Records to use:
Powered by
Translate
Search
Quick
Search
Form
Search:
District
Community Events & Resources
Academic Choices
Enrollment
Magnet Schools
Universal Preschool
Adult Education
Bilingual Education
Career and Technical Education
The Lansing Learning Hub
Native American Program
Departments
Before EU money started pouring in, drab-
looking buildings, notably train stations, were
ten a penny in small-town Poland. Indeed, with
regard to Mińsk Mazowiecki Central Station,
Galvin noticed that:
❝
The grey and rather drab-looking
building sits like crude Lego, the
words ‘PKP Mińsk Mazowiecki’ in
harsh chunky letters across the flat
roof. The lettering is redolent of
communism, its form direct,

---

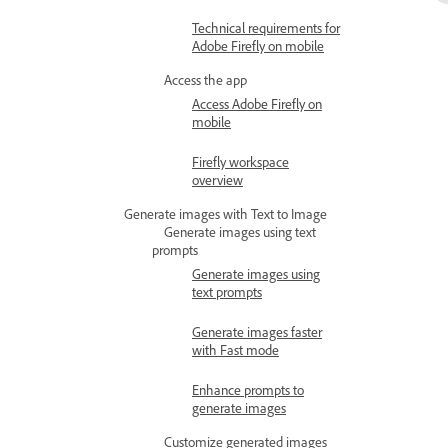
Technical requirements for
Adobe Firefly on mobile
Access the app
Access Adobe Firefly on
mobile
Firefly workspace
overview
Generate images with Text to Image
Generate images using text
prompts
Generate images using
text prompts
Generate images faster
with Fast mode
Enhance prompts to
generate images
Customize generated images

Brief:
Gather every line from the entries above that contains the word "with".

Task result:
ten a penny in small-town Poland. Indeed, with
Generate images with Text to Image
with Fast mode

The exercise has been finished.